Une autre fois, allant à la chasse avec un de mes cousins, dans le Var, je m’arrêtai sur le bord d’un fossé profond où les blanchisseuses avaient coutume de laver leur linge, et où une pauvre femme lavait le sien. Je ne sais comment cela se fit, mais elle tomba à l’eau. Tout petit que j’étais,—j’avais à peine huit ans,—je me lançai à l’eau et la sauvai. Je raconte cela pour prouver combien est naturel en moi ce sentiment qui me porte à secourir mon semblable, et combien j’ai peu de mérite à y céder.
Parmi les maîtres que j’ai eus dans cette période de ma vie, je conserve une reconnaissance particulière au père Giovanni et à M. Arena.
Avec le premier, je profitai peu, étant bien plus disposé à jouer et à vagabonder, comme je l’ai déjà dit, qu’à travailler. Il m’est resté surtout le remords de n’avoir pas étudié l’anglais, comme j’aurais pu le faire, remords qui renaquit en moi dans toutes les circonstances—et ces circonstances furent fréquentes—où je me trouvai avec des Anglais. En outre, le père Giovanni étant de la maison, et en quelque sorte de la famille, mes leçons souffraient de la trop grande familiarité que j’avais prise avec lui. Au second, excellent maître, je dois le peu que je sais; mais je lui dois surtout une éternelle reconnaissance, pour m’avoir initié à ma langue maternelle par la constante lecture de l’histoire romaine.

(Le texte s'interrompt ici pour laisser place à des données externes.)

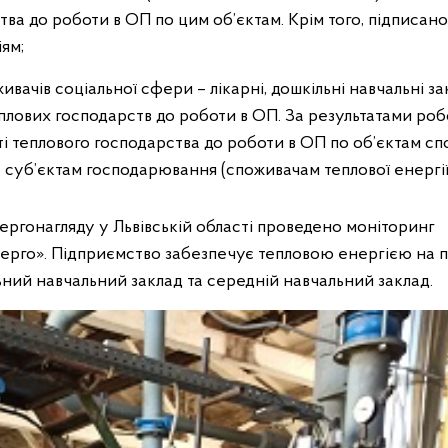
ва до роботи в ОП по цим об’єктам. Крім того, підписано
ям;
ивачів соціальної сфери – лікарні, дошкільні навчальні за
теплових господарств до роботи в ОП. За результатами ро
ті теплового господарства до роботи в ОП по об’єктам сп
 суб’єктам господарювання (споживачам теплової енергії
ергонагляду у Львівській області проведено моніторинг
ерго». Підприємство забезпечує тепловою енергією на 
ний навчальний заклад та середній навчальний заклад.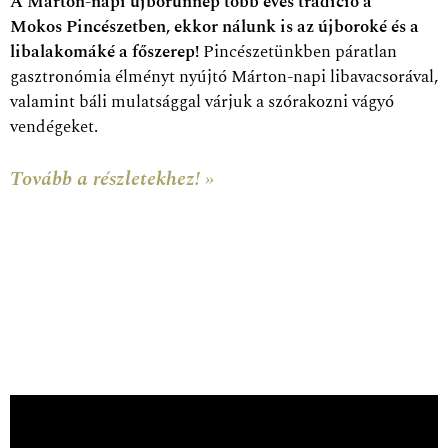
A Márton-napi újborünnep több éves tradíció a
Mokos Pincészetben, ekkor nálunk is az újboroké és a
libalakomáké a főszerep!
Pincészetünkben páratlan
gasztronómia élményt nyújtó Márton-napi libavacsorával,
valamint báli mulatsággal várjuk a szórakozni vágyó
vendégeket.
Tovább a részletekhez! »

La faute de ne pas instruire les enfants dans la langue et dans les choses de la patrie est fréquemment commise en Italie, et particulièrement à Nice, où le voisinage de la France influe sur l’éducation. Je dois donc à cette première lecture de notre histoire et à la persistance que mettait mon frère aîné Angelo à m’en recommander l’étude, ainsi que celle de notre belle langue, le peu que je suis parvenu à acquérir de science historique et de facilité à m’exprimer en parlant.
Je terminerai cette première période de ma vie par le récit d’un fait qui, quoique de peu d’importance, donnera une idée de ma disposition à la vie d’aventures.
Fatigué de l’école et souffrant de mon existence sédentaire, je proposai un jour à quelques-uns de mes compagnons de nous enfuir à Gênes. A peine dite, la chose fut faite. Nous détachâmes un bateau de pêche, et nous voilà voguant vers l’Orient. Nous étions déjà à la hauteur de Monaco, quand un corsaire, envoyé par mon excellent père, nous captura et nous réintégra, tout honteux, dans nos maisons respectives. Un abbé, qui nous avait vus, nous avait dénoncés: de là vient probablement mon peu de sympathie pour les abbés.
Mes compagnons d’aventure étaient, je me le rappelle, César Parodi, Rafaello de Andreis et Celestino Bermond.